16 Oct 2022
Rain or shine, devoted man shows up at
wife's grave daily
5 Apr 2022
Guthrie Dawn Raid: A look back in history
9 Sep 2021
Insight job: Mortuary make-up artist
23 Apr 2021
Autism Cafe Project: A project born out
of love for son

Assignment >> Reproduce the data above verbatim, line for line, keeping every date and headline unchanged.

Solution to the problem >>
16 Oct 2022
Rain or shine, devoted man shows up at
wife's grave daily
5 Apr 2022
Guthrie Dawn Raid: A look back in history
9 Sep 2021
Insight job: Mortuary make-up artist
23 Apr 2021
Autism Cafe Project: A project born out
of love for son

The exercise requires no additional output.